Tesla Supercharger station
The Tesla Model S, similar to this one, was recharged 20 times on the 2,800 mile journey Reuters

Two men have set a new record for driving an electric car the width of the United States, travelling over 2,800 miles from California to New York.

Driving a Tesla Model S 85D, Jordan Hart and Bradly D'Souza spent 51 hours and 47 minutes behind the wheel, covering 2,820 miles, recharging 20 times and making a single 15-minute stop for food. When they arrived in New York City on 3 July they had beaten the previous electric record by four hours.

What's impressive about that last stat is how they comfortably beat the old record despite driving a car which is theoretically less efficient. The previous record was set using a new Model S with improved aerodynamics and a larger 90kWh battery, compared to the slightly less streamlined 85kWh version Hart and D'Souza used.

The pair completed the drive to raise money and awareness for victims of human trafficking. Donations are still being accepted through their website.

Driving the width of American is known as the Cannonball Run and the overall record currently stands at 28 hours and 50 minutes, set by Ed Bolian in 2013 driving a Mercedes CL55 AMG with extra fuel tanks in the boot.

The first coast-to-coast electric car record was set using a Model S in 2013, with a time for 67 hours and 21 minutes. In 2015 this was lowered to 58 hours and 55 minutes, before Cannonball Run veteran Alex Roy lowered it to exactly 55 hours.
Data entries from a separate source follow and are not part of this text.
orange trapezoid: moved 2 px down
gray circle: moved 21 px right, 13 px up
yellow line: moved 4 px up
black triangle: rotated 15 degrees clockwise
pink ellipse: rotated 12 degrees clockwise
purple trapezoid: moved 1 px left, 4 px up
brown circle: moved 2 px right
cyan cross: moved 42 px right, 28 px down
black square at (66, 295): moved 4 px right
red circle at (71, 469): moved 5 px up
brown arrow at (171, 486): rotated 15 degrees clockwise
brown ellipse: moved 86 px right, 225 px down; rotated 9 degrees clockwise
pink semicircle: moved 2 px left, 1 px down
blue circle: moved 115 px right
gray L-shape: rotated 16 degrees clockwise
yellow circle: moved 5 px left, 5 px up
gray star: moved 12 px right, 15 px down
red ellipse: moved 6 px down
On that drive Roy used the Tesla's self-driving Autopilot feature for 97% of the journey, setting a new autonomous driving record.

Opting not to use Autopilot at all for their record-breaking drive, Hart and D'Souza, both Tesla owners, knew when to ignore the car's suggestions to recharge - "it may tell you to stop and charge or slow down when in actuality you can go further or charge for less time," the pair told The Verge.

"I believe that our knowledge of the limitations and willingness to push the boundaries whenever possible is what made the largest difference," D'Souza added.

As well as driving skill, a keen eye on local police, and knowing when to ignore the car's demands to slow down and recharge, the pair admit they were lucky. "Truly luck was on our side with our trip, as we hit essentially zero traffic jams, only four minutes of inclement weather, and arrived in NYC on a holiday to find the streets almost empty/devoid of traffic."